Rumage’s shot across the bow follows the adoption of a district board of education resolution in August opposing the charter renewal.

That statement claimed that “the demographic and socioeconomic composition of the student body of the Charter district is not representative of the demographic and socioeconomic composition of the Kindergarten to 8th grade population of Red Bank thereby distorting the demographic and socioeconomic composition of the traditional public school’s population.”

On Wednesday, Rumage spoke of “a subject I’ve very passionate about, and that’s the creation of single public school system for the children, families and community of Red Bank.”

Calling the topic one that people sometimes avoid because “they’re afraid it’s controversial,” Rumage said he instead sees it as an “opportunity” to redress “inequities” between the 200-student charter school and the 1,400-student district primary and middle schools.

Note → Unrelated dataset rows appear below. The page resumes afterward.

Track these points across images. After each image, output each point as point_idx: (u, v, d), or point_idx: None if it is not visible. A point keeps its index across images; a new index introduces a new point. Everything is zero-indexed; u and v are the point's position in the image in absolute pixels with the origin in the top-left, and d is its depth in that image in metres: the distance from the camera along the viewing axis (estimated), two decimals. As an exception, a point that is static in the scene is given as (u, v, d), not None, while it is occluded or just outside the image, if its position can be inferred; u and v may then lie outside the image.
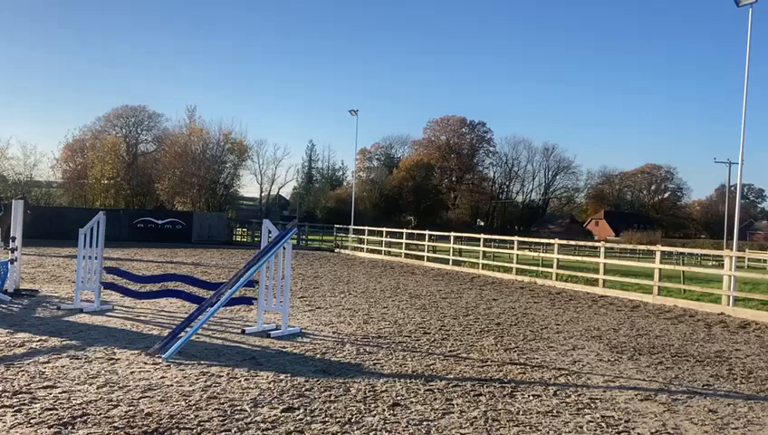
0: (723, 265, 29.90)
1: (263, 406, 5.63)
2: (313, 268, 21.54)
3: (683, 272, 19.41)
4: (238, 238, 42.95)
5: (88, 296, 10.99)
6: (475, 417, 5.62)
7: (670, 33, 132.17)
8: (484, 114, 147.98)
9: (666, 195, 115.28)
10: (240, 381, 6.41)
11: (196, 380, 6.40)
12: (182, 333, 7.75)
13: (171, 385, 6.16)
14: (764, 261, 38.48)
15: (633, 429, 5.50)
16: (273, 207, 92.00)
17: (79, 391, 5.83)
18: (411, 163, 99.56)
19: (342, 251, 33.48)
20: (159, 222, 35.36)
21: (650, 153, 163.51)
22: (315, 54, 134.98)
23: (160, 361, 7.10)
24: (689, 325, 12.25)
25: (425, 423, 5.37)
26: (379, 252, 30.74)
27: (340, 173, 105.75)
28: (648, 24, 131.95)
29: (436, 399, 6.12)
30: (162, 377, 6.45)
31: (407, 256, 28.12)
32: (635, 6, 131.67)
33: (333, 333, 9.45)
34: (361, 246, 33.32)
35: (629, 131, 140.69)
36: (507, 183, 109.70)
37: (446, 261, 25.34)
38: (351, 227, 36.86)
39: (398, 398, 6.09)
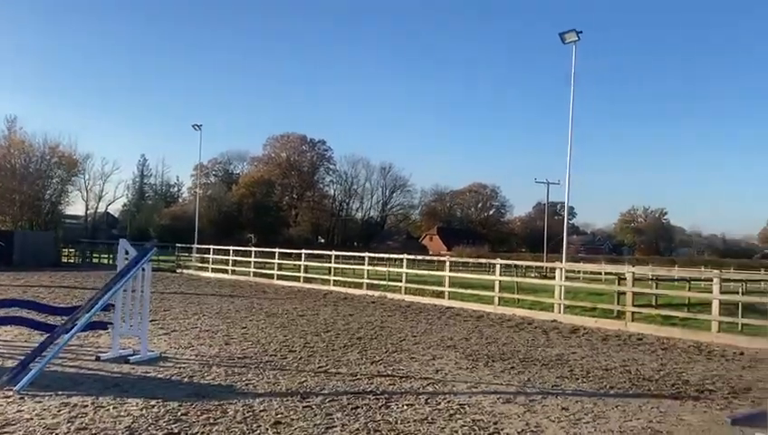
0: (546, 276, 32.63)
1: (140, 433, 5.40)
2: (158, 290, 20.55)
3: (516, 283, 20.95)
4: (64, 259, 39.71)
5: None
6: (357, 429, 5.79)
7: (499, 62, 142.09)
8: (325, 132, 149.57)
9: (491, 212, 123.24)
10: (108, 410, 6.08)
11: (59, 411, 5.98)
12: (32, 364, 7.18)
13: (31, 419, 5.71)
14: (579, 271, 42.62)
15: (502, 429, 5.95)
16: (100, 224, 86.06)
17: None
18: (251, 180, 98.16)
19: (185, 271, 32.24)
20: (-30, 243, 31.80)
21: (477, 173, 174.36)
22: (145, 66, 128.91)
23: (11, 393, 6.53)
24: (529, 332, 13.32)
25: (311, 439, 5.45)
26: (225, 271, 29.99)
27: (176, 189, 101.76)
28: (478, 53, 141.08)
29: (316, 414, 6.21)
30: (18, 411, 5.95)
31: (255, 274, 27.73)
32: (465, 36, 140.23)
33: (196, 355, 9.18)
34: (206, 265, 32.30)
35: (459, 152, 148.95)
36: (347, 200, 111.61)
37: (296, 278, 25.33)
38: (195, 245, 35.61)
39: (279, 416, 6.10)
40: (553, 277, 19.02)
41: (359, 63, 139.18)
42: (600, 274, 35.45)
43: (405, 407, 6.63)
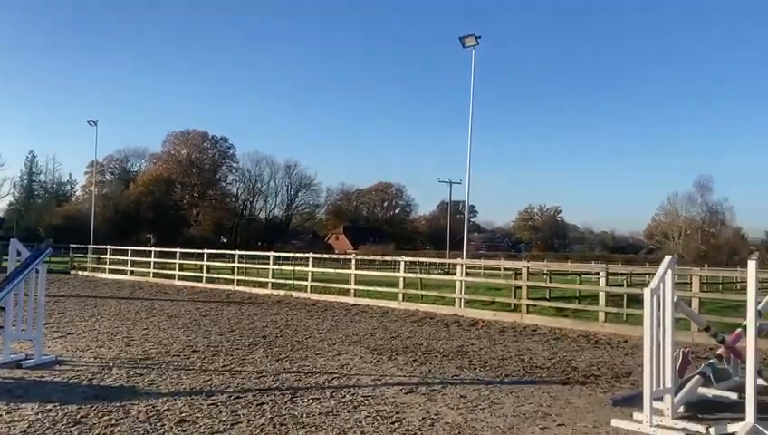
0: (449, 272, 33.56)
1: (38, 438, 5.28)
2: (51, 292, 19.61)
3: (420, 280, 21.51)
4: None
5: None
6: (263, 424, 5.88)
7: (403, 64, 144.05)
8: (227, 129, 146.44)
9: (396, 211, 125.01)
10: (1, 416, 5.87)
11: (-54, 420, 5.72)
12: None
13: None
14: (479, 267, 44.15)
15: (404, 418, 6.21)
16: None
17: None
18: (150, 178, 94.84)
19: (81, 272, 30.84)
20: None
21: (383, 172, 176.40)
22: (34, 62, 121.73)
23: None
24: (432, 326, 13.76)
25: (216, 435, 5.50)
26: (123, 272, 28.94)
27: (68, 188, 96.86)
28: (383, 55, 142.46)
29: (221, 412, 6.25)
30: None
31: (155, 275, 26.94)
32: (370, 36, 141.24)
33: (95, 358, 8.93)
34: (102, 266, 31.05)
35: (365, 151, 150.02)
36: (251, 199, 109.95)
37: (198, 279, 24.84)
38: (91, 246, 34.11)
39: (183, 415, 6.09)
40: (455, 273, 19.65)
41: (262, 62, 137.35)
42: (499, 269, 36.80)
43: (310, 401, 6.77)
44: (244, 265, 26.61)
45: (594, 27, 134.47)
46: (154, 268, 27.56)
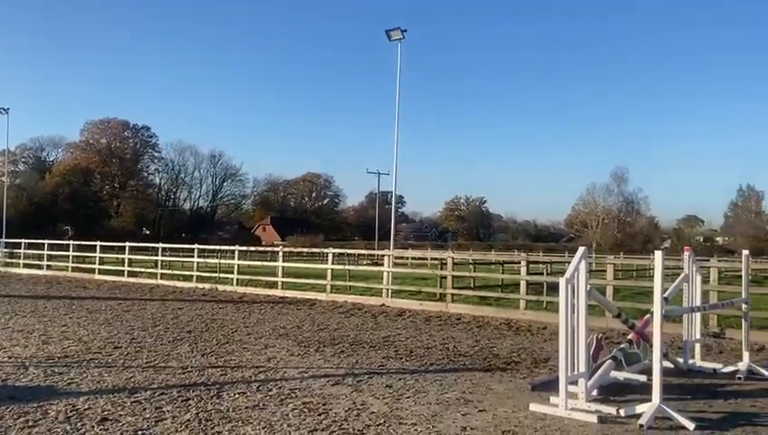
0: (377, 263, 33.82)
1: (-51, 443, 5.07)
2: (-42, 289, 18.67)
3: (348, 271, 21.60)
4: None
5: None
6: (189, 420, 5.84)
7: (332, 54, 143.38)
8: (149, 119, 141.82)
9: (325, 201, 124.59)
10: None
11: None
12: None
13: None
14: (407, 258, 44.67)
15: (330, 410, 6.29)
16: None
17: None
18: (67, 168, 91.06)
19: (-9, 268, 29.37)
20: None
21: (311, 162, 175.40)
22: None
23: None
24: (359, 317, 13.90)
25: (140, 433, 5.42)
26: (39, 267, 27.73)
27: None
28: (312, 44, 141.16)
29: (145, 409, 6.16)
30: None
31: (74, 269, 25.98)
32: (299, 26, 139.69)
33: (9, 357, 8.60)
34: (16, 261, 29.64)
35: (292, 142, 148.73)
36: (174, 190, 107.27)
37: (120, 273, 24.11)
38: (3, 240, 32.49)
39: (105, 413, 5.97)
40: (383, 264, 19.87)
41: (186, 49, 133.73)
42: (426, 259, 37.38)
43: (236, 395, 6.76)
44: (167, 259, 25.99)
45: (520, 21, 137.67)
46: (73, 262, 26.58)
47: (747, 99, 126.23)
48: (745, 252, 8.85)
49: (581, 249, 6.64)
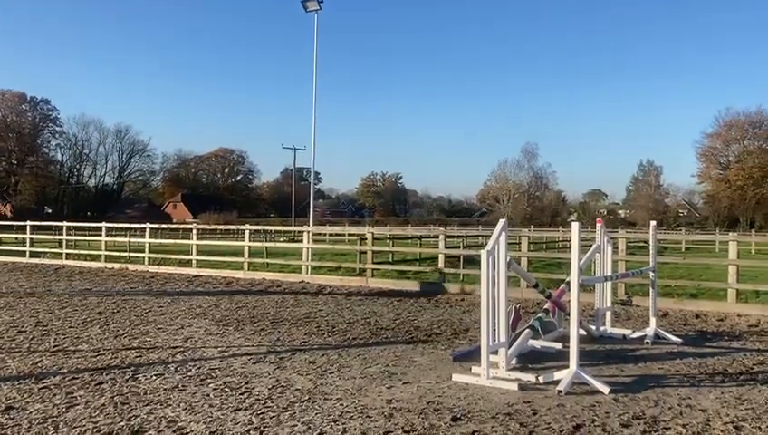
0: (295, 240, 33.50)
1: None
2: None
3: (266, 248, 21.24)
4: None
5: None
6: (103, 404, 5.57)
7: (248, 33, 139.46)
8: (49, 91, 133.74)
9: (239, 177, 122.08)
10: None
11: None
12: None
13: None
14: (325, 234, 44.56)
15: (253, 388, 6.16)
16: None
17: None
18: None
19: None
20: None
21: (223, 137, 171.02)
22: None
23: None
24: (279, 294, 13.71)
25: (50, 420, 5.13)
26: (-74, 249, 25.80)
27: None
28: (223, 13, 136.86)
29: (54, 395, 5.83)
30: None
31: (-34, 251, 24.30)
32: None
33: None
34: None
35: (203, 116, 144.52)
36: (78, 166, 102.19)
37: (21, 253, 22.75)
38: None
39: (11, 401, 5.62)
40: (301, 241, 19.67)
41: (86, 19, 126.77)
42: (344, 235, 37.35)
43: (154, 377, 6.51)
44: (73, 238, 24.77)
45: (432, 1, 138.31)
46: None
47: (647, 78, 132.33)
48: (653, 223, 9.28)
49: (502, 222, 6.75)
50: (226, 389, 6.11)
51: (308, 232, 18.59)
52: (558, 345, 7.75)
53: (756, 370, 7.10)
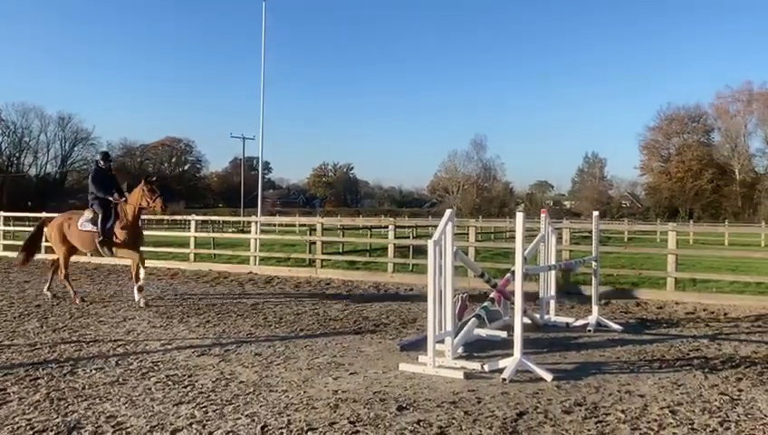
0: (243, 230, 33.08)
1: None
2: None
3: (213, 238, 20.94)
4: None
5: None
6: (38, 400, 5.38)
7: (198, 22, 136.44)
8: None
9: (186, 167, 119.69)
10: None
11: None
12: None
13: None
14: (275, 224, 44.18)
15: (197, 381, 6.04)
16: None
17: None
18: None
19: None
20: None
21: (170, 126, 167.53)
22: None
23: None
24: (226, 286, 13.51)
25: (-19, 418, 4.93)
26: None
27: None
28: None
29: (-14, 392, 5.61)
30: None
31: None
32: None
33: None
34: None
35: (148, 104, 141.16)
36: (17, 154, 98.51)
37: (-47, 245, 21.80)
38: None
39: (-62, 400, 5.38)
40: (250, 231, 19.41)
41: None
42: (294, 225, 37.08)
43: (93, 371, 6.33)
44: (11, 229, 23.88)
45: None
46: None
47: (592, 72, 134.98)
48: (596, 213, 9.49)
49: (449, 211, 6.78)
50: (169, 382, 5.98)
51: (256, 222, 18.35)
52: (503, 334, 7.85)
53: (692, 355, 7.34)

“I think this conversation needs to be about two things: eliminating structures that promote inequities, and what is really best for Red Bank, New Jersey,” he said. “And for 23 years, the existence of a charter school in Red Bank has resulted in a segregated public school system. The average white population of the charter school over their history is nearly 50 percent; for our school system, it’s just 12 percent.”

Similar disparities exist in the areas of students with economic disadvantages (41 percent at the charter school, and 79 percent at the district); English language learners and students with disabilities, Rumage said.

The figures, he said, were consistent with “a quarter-century’s worth of evidence,” Rumage said, noting that when the charter school opened, its inaugural class was 59 percent white, while the primary and middle schools were 59 percent black.

“I will let you all make your own assumptions about why the charter school opened, but to me, I have my own opinion,” he said.

Having two systems in town also burdens local taxpayers “with $2 million annually in duplicative or redundant educational costs to support this segregated school system,” he said.

A New Jersey Department of Education decision on the school’s pending renewal request is expected in January or February, though the decision may be made before the end of the year, Rumage said, urging the council to act swiftly.

Mayor Pasquale Menna said “the only jurisdiction” the borough government has in the matter is to weigh in via resolution.

In 2016, Menna empaneled an ad hoc “blue-ribbon” committee that led to the council asking the DOE to reject the school’s request for a five-year renewal.

Instead, the state renewed the school’s charter in March, 2017, a decision that was upheld by the same agency 13 months later after an appeal.

A year earlier, denied, without explanation, the charter school’s request to double its enrollment over three years.

The charter school does not engage in “segregative” enrollment practices, the DOE ruled at the time, and instead “is seeking, ‘to the maximum extent practicable,’ to enroll a cross-section of Red Bank Borough’s school-age population.”

Councilwoman Kathy Horgan, who served on the blue-ribbon committee in 2016, told Rumage she would again support him in his effort to prevent another charter renewal.

“I took a stand on this five years ago,” Horgan said, adding that she had recently reached out to her council colleagues, but had not yet heard back from them.

“If any of you have looked at your tax bill, which was due on November first, you will see that the largest part of your bill is the schools,” she said.

Two school board members, Jennifer Garcia and Sue Viscomi, spoke in favor of the proposed resolution during the public comment portion of the meeting, as did Spring Street resident Lisa McLaughlin, parent of an eighth-grader at the middle school.